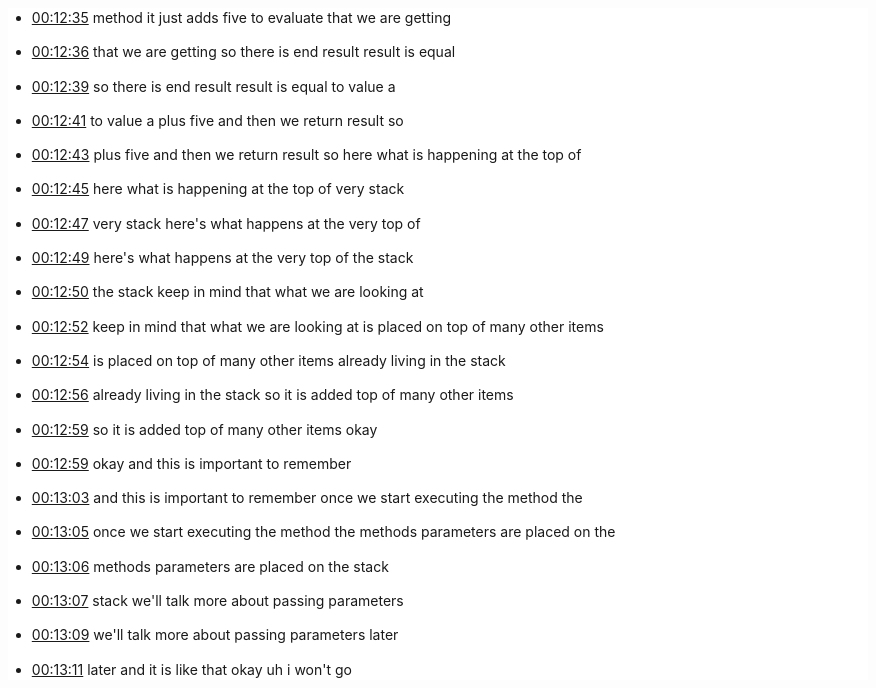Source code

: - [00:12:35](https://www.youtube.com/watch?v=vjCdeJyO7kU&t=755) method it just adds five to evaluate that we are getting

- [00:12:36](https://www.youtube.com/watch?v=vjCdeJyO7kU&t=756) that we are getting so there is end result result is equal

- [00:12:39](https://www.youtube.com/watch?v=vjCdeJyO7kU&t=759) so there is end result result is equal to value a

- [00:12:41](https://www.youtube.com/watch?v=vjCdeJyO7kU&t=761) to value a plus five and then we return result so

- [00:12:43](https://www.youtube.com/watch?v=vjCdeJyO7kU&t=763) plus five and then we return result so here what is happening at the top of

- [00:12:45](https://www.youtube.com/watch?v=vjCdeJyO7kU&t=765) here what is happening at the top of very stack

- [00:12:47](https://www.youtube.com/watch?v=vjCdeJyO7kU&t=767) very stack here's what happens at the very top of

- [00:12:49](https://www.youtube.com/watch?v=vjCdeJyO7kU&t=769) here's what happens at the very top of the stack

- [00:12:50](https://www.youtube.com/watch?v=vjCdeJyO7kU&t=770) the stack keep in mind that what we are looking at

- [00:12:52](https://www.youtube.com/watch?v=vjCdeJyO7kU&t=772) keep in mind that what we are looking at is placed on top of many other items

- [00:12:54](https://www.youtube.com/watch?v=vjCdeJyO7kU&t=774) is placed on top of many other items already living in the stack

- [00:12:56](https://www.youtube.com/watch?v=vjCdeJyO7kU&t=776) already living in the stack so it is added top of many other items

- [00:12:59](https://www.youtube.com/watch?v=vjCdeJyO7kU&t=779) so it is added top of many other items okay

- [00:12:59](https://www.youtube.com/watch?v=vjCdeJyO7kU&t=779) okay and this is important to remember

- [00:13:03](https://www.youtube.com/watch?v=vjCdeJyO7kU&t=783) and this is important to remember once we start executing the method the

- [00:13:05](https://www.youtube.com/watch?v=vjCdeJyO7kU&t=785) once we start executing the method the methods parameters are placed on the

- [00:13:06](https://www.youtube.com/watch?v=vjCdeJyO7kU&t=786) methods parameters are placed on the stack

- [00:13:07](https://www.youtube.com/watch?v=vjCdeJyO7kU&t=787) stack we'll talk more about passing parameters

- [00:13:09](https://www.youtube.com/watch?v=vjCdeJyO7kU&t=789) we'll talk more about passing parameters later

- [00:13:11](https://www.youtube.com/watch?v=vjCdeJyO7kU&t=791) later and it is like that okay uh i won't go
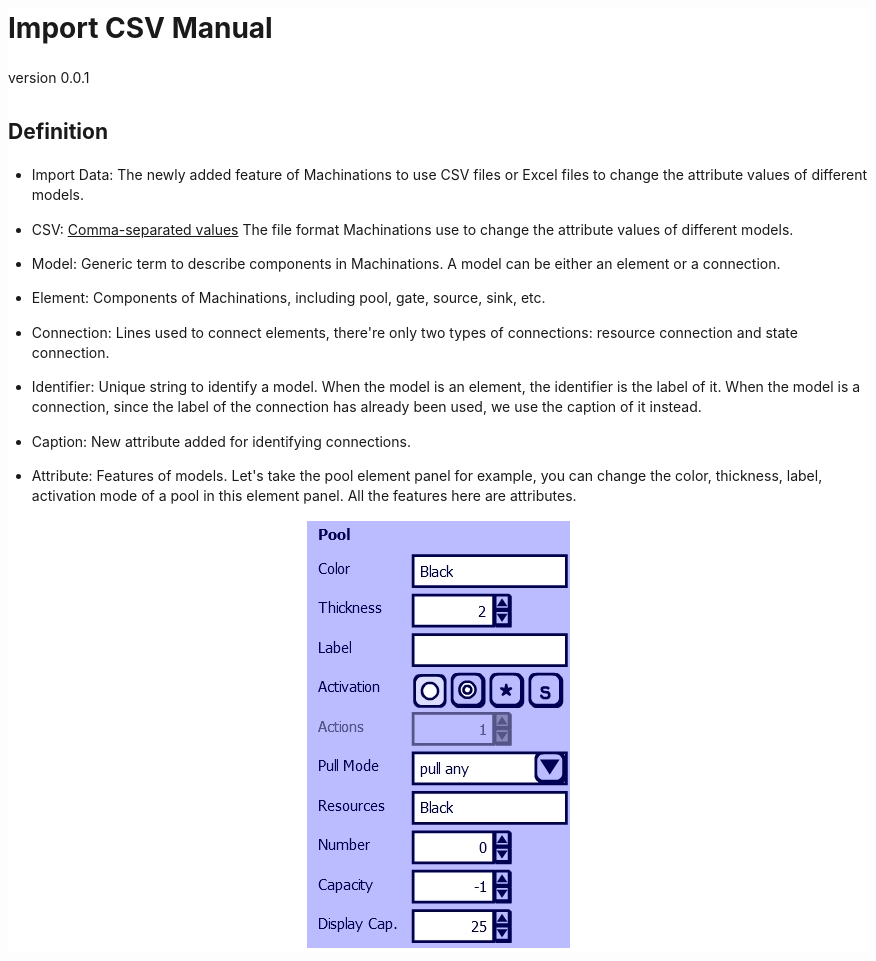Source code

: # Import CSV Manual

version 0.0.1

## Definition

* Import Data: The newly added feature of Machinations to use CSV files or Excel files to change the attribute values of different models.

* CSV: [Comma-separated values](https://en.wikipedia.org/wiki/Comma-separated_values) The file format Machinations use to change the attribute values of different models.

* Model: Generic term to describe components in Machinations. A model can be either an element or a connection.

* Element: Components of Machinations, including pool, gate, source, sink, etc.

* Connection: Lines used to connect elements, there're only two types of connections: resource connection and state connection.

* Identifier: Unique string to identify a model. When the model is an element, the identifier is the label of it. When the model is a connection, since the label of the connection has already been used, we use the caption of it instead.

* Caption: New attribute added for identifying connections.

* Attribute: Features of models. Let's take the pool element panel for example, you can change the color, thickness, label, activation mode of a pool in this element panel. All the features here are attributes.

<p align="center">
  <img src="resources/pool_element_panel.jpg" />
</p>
========================================================================
**Problem to work on:** Look back at the data above. Transcribe exactly the lines starting at the line that contains "## Definition" and ending at the line that contains "or a connection.".

**Reply:**
## Definition

* Import Data: The newly added feature of Machinations to use CSV files or Excel files to change the attribute values of different models.

* CSV: [Comma-separated values](https://en.wikipedia.org/wiki/Comma-separated_values) The file format Machinations use to change the attribute values of different models.

* Model: Generic term to describe components in Machinations. A model can be either an element or a connection.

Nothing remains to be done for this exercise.